Questa cosa mi è tornata in mente stasera leggendo la lettera del signor Siano nella rubrica “Striscia la Meteo”, e allora ho ripensato che negli ultimi anni al caro Giudo sono stati depredati secondi preziosi, indispensabili per l’analisi e l’approfondimento di un argomento al quale dovrebbero essere concessi almeno cinque minuti, nei casi in cui la situazione meteorologica è stabile e non ci sono… nubi all’orizzonte.
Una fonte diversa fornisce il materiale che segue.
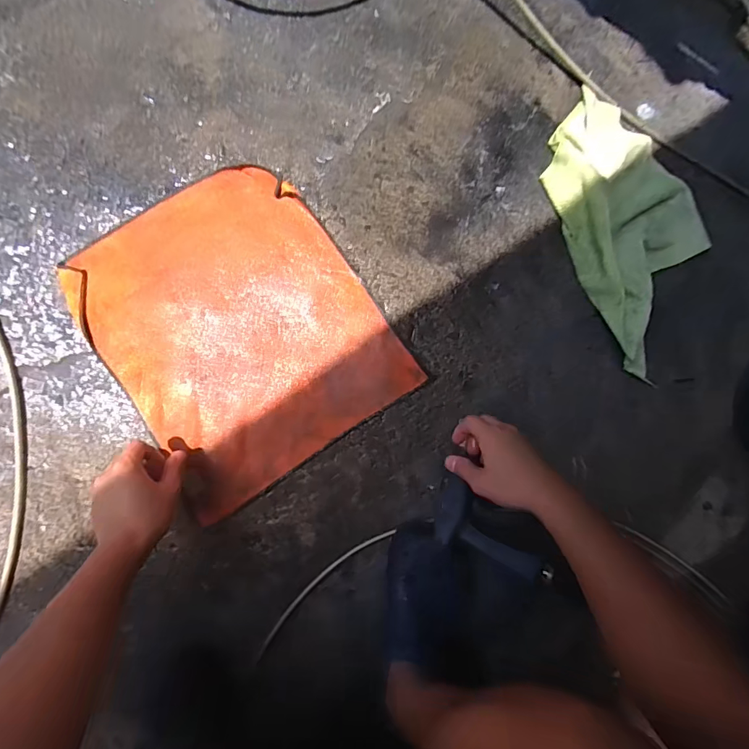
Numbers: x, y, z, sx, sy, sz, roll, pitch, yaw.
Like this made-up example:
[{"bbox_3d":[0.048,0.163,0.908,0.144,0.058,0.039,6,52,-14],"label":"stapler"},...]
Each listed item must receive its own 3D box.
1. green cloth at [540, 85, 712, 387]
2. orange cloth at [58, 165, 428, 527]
[{"bbox_3d":[0.404,-0.237,0.643,0.212,0.063,0.418,-21,89,-7],"label":"green cloth"},{"bbox_3d":[-0.186,-0.060,0.589,0.355,0.019,0.405,-35,91,-7],"label":"orange cloth"}]

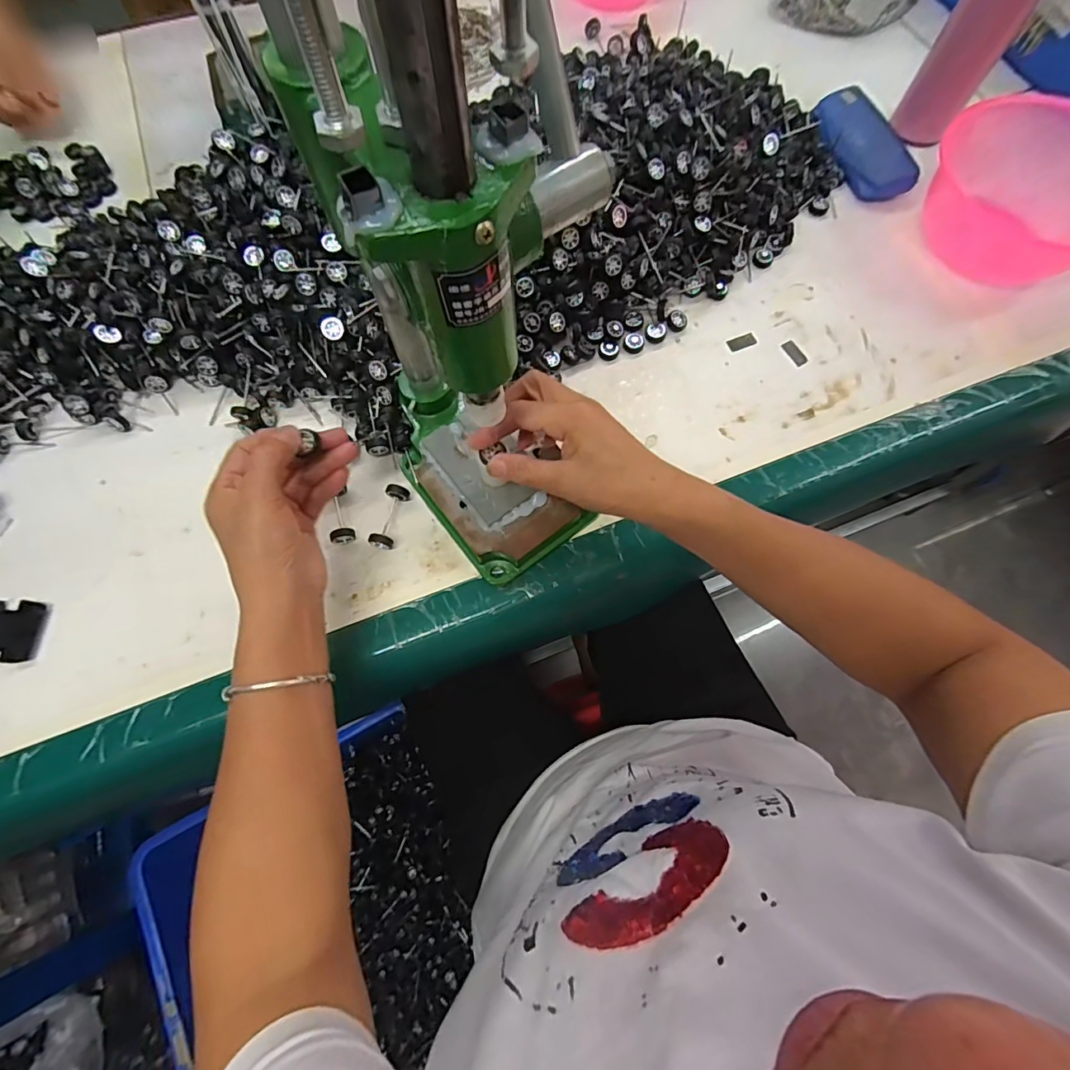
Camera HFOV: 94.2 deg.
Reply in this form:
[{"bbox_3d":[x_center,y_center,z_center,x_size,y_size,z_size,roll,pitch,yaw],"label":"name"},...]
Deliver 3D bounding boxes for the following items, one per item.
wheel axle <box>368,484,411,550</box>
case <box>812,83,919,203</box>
[{"bbox_3d":[-0.122,-0.018,0.422,0.017,0.017,0.060,13,72,4],"label":"wheel axle"},{"bbox_3d":[0.360,-0.436,0.556,0.068,0.029,0.155,-16,72,-5],"label":"case"}]

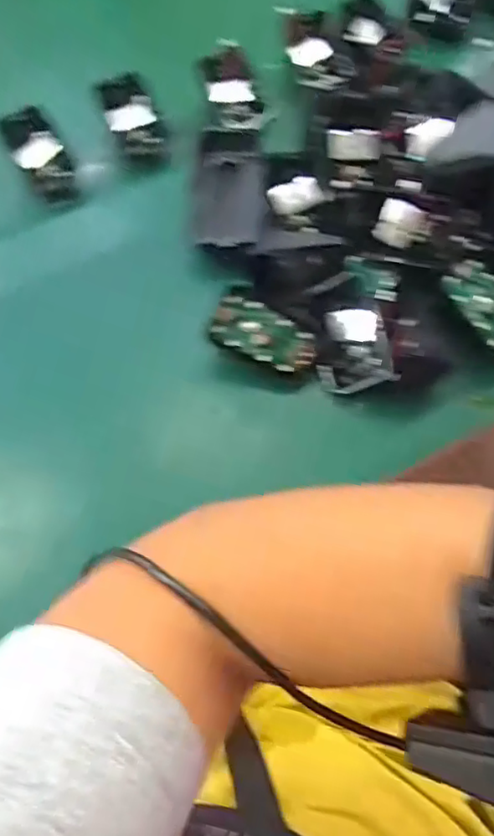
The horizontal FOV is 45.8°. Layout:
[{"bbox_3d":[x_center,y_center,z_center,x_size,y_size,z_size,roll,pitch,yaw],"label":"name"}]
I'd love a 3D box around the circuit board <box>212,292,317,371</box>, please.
[{"bbox_3d":[0.011,-0.053,0.377,0.067,0.033,0.005,24,25,-6],"label":"circuit board"}]

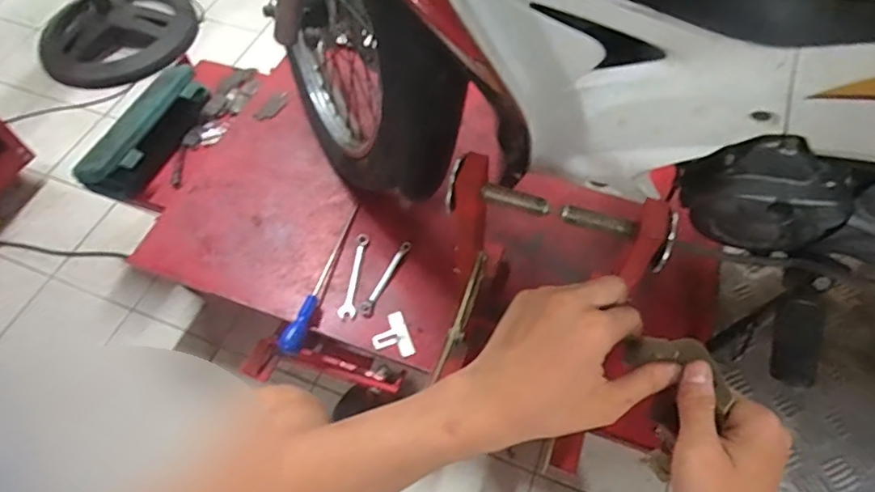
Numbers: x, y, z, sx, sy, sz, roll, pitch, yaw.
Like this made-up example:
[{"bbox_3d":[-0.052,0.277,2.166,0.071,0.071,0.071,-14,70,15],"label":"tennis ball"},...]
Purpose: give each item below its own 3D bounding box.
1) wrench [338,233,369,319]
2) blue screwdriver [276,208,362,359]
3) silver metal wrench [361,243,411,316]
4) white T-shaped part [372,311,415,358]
[{"bbox_3d":[-0.130,0.047,0.876,0.024,0.013,0.147,7,58,5],"label":"wrench"},{"bbox_3d":[-0.179,0.041,0.859,0.033,0.028,0.279,13,59,9],"label":"blue screwdriver"},{"bbox_3d":[-0.081,0.051,0.872,0.019,0.016,0.137,25,62,16],"label":"silver metal wrench"},{"bbox_3d":[-0.068,0.138,0.821,0.056,0.010,0.073,-19,60,-11],"label":"white T-shaped part"}]

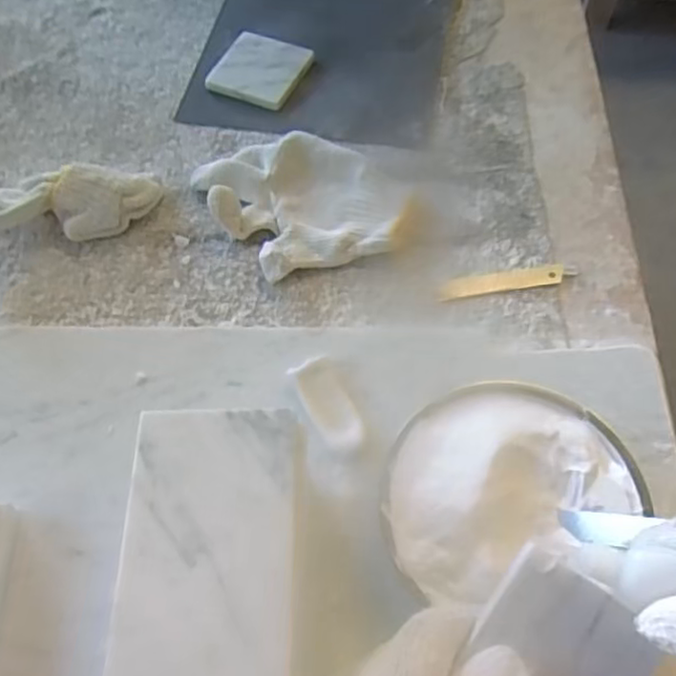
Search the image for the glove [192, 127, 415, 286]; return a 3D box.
[{"bbox_3d":[-0.024,-0.112,0.525,0.148,0.030,0.123,-19,62,-7],"label":"glove"}]

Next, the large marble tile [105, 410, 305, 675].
[{"bbox_3d":[-0.056,0.103,0.289,0.078,0.012,0.150,-2,62,2],"label":"large marble tile"}]

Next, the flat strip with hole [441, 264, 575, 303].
[{"bbox_3d":[0.128,-0.044,0.497,0.103,0.004,0.018,-10,62,-3],"label":"flat strip with hole"}]

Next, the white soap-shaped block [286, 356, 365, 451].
[{"bbox_3d":[-0.005,0.043,0.436,0.031,0.013,0.064,-25,63,-10],"label":"white soap-shaped block"}]

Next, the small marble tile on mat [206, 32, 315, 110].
[{"bbox_3d":[-0.071,-0.245,0.610,0.078,0.009,0.079,21,65,14],"label":"small marble tile on mat"}]

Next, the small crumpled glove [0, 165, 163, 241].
[{"bbox_3d":[-0.213,-0.105,0.523,0.142,0.042,0.054,-6,62,-1],"label":"small crumpled glove"}]

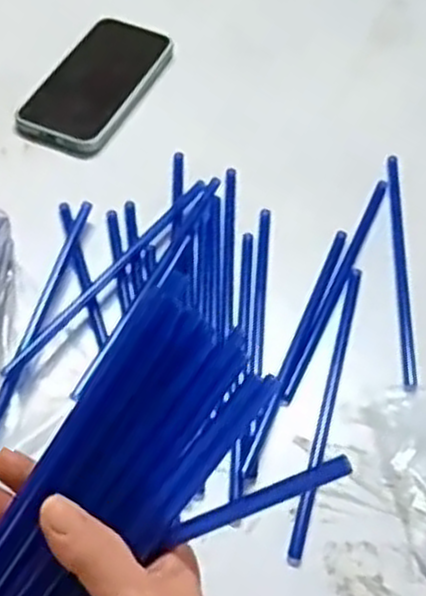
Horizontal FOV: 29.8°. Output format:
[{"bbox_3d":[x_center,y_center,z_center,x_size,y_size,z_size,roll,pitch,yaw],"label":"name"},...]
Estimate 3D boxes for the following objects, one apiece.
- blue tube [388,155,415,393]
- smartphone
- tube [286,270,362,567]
[{"bbox_3d":[0.138,-0.028,0.594,0.009,0.004,0.221,6,54,0],"label":"blue tube"},{"bbox_3d":[-0.098,-0.186,0.690,0.083,0.007,0.162,21,55,11],"label":"smartphone"},{"bbox_3d":[0.076,0.068,0.524,0.009,0.007,0.218,15,54,7],"label":"tube"}]

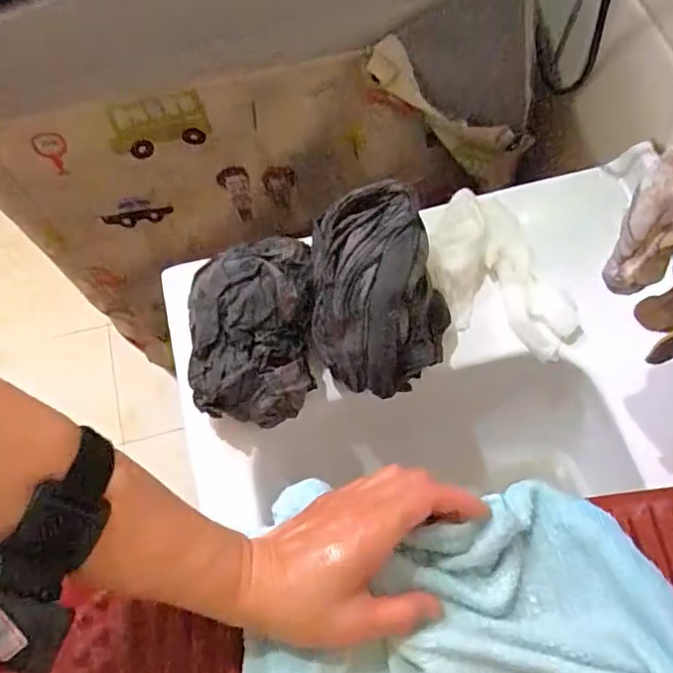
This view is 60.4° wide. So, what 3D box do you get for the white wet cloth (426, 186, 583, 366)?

Se la situazione è complessa o in caso di fenomeni eccezionali, credo che 10 minuti sarebbero appena sufficienti.
Il breve programma del signor Caroselli è sempre stato il più comprensibile ed esauriente, almeno a parere mio, sarebbe un vero peccato se esso venisse ridotto al classico trafiletto di un minuto e 150-200 parole, per dare più spazio a insulsi e ripetitivi spot pubblicitari, e condotto da annunciatrici in camicia di seta che ci liquidano con un sorriso stentato e un paio di banalità.
La scarsa informazione televisiva è causa dell’ignoranza della gente, che di conseguenza viene colta impreparata da fenomeni meteorologici violenti perchè “le previsioni del tempo non l’avevano previsto…”
Non parlo solo del tornado di sabato 7 luglio in Lombardia, ma anche delle alluvioni dei fiumi padani. L’informazione è il fondamento della prevenzione…
Vorrei tanto che lo spazio necessario sia concesso non solo all’eroe degli appassionati delle previsioni meteo Guido Caroselli, ma a chiunque possa fugare i nostri dubbi sul destino della prossima perturbazione atlantica, o sugli appassionanti duelli fra correnti umide oceaniche e l’anticiclone russo.
E’ l’appello che anch’io lancio, con la speranza che altri appassionati rispondano e che qualcuno da “lassù” colga il messaggio.